Maybe I'm just getting old and crotchety and not very understanding these younger players, who they are and what motivates them. I'll address how one person is trying to instill good old fashioned sportsmanship with his son's little league team next week.

Josh Beckett and the decline of the Bosox
Leading in perfectly into this commentary, what is wrong with Josh Beckett and the Red Sox. Beckett is currently 1-1 with a 7.46 ERA and after his 10-3 loss to the Yankees on Friday, it seems that his control is lost.

Having plunked a number of Yankees (especially Jeter with the bases loaded) fans and some Yankees players alike felt as if he was doing it purposely. I think that's ridiculous. Why would a pitcher of Beckett's caliber give up earned runs in that manner (In total he have up 9 earned runs). The Yankees took issue with it, and CC Sabathia hit one of the Red Sox hitters the next day (as would be expected within baseball's etiquette for retaliation as Braden should do if he pitches for the A's from July 5-7 against the Yankees) and the situation was squashed.

I think there might be something wrong with Beckett. Maybe he's hiding an injury. If that's the case, say something, take care of it and stop hurting your team. And talking about the team, I know I picked the Red Sox to struggle and end up in 3rd place but they are struggling due to lack of pitching and irratic offense. As of Saturday, the Red Sox were leading the Major Leagues in hits (289) and ranking second in total bases (485) and extra-base hits (114). This shows they are hitting the ball but it is either at the wrong time, when the game is already lost or when the bases are empty. Regardless of when the hits come, the Red Sox are off to their worst start since 1997.

What can solve their ills? Consistent production throughout the lineup and rotation. Granted, they've lost a few pivotal players such as Jacoby Ellsbury to injury but players like David Ortiz, Victor Martinez and Daisuke Matzusaka need to step up before they fall too far behind the Yankees and the Rays.

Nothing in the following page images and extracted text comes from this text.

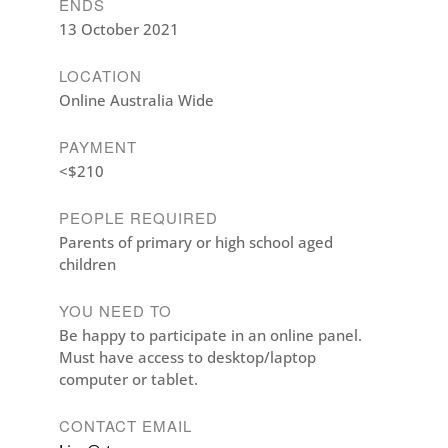
ENDS
13 October 2021
LOCATION
Online Australia Wide
PAYMENT
<$210
PEOPLE REQUIRED
Parents of primary or high school aged
children
YOU NEED TO
Be happy to participate in an online panel.
Must have access to desktop/laptop
computer or tablet.
CONTACT EMAIL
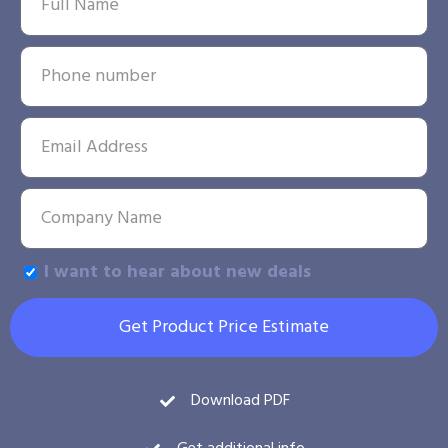
I want to hear about new deals
Get Product Price Estimate
Download PDF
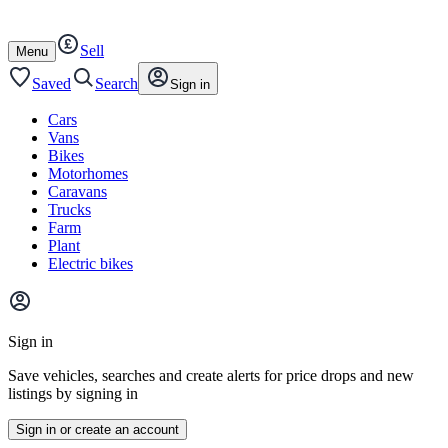
Autotrader
Skip
Skip
cars
to
to
Sell
content
footer
Open
Menu
/
close
Saved
Search
Sign in
Cars
Vans
Bikes
Motorhomes
Caravans
Trucks
Farm
Plant
Electric bikes
Main
site
Sign in
menu
Save vehicles, searches and create alerts for price drops and new
listings by signing in
Sign in or create an account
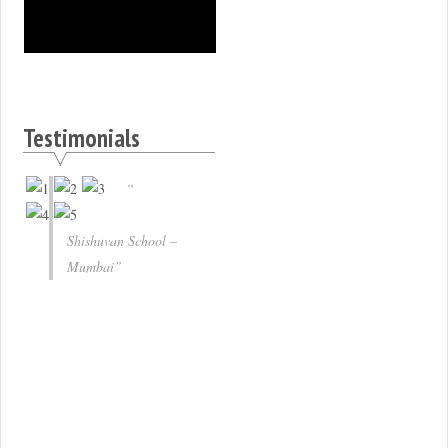
Testimonials
Shishuvan School –
Mumbai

Any questions and/or comments? Let me hear them. Later.

Monday, May 3, 2010

Over Reliance on Metrics and Ryan Howard

I just finished reading this article in yesterday's New York Times titled Length of Deal Highlights Howard’s Flaws by Dan Rosenheck. In the article, Rosenheck details how Howard's recent contract extension of 5-year $125 million places him in the game's elite in terms of salary but by comparison via the multitude of metrics afforded to the followers of baseball he is firmly in the second tier. As I've said before, sometimes the over reliance on metrics strips away the true value of a player to his team, the team's fans and the city it represents. Sure, compare Howard to Pujols and he'll come up short in the majority of metrics, but that's not a knock on him almost every player (if not all players in the league) will fall short.

Take the example of Derek Jeter. On many metric scales Jeter falls mid range if not lower offensively and defensively. But there is no denying what effect he has on his team, its fans and the city of New York. The man has the intangibles that seem to rise to the surface almost on cue based on the moment. So should the Yankees not sign him to a decent deal based on what he means to the team or based on a logarithm or a detailed statistical forecast. In no way am I discounting these methods of statistical analysis, but I believe that good old blood and guts should also factor into the decision of any team resigning their best player. Both Jeter and Howard bring that to their respective teams.

Getting back to Howard, will he become a player who remains consistent like Hank Aaron (I'm not comparing their stats, just Aaron to Howard as a potential model of consistency) or will he become this generation's Mo Vaughn, Travis Hafner, David Ortiz, Richie Sexson, Cecil Fielder and John Jaha (players who he closely resembles as per baseball reference.com). That truly remains to be seen. But I believe that by the year of 2016 (which is when the extension ends) Ryan Howard will be among the Phillies greats loved and adored by the Phillies faithful as is Schmidt and Carlton.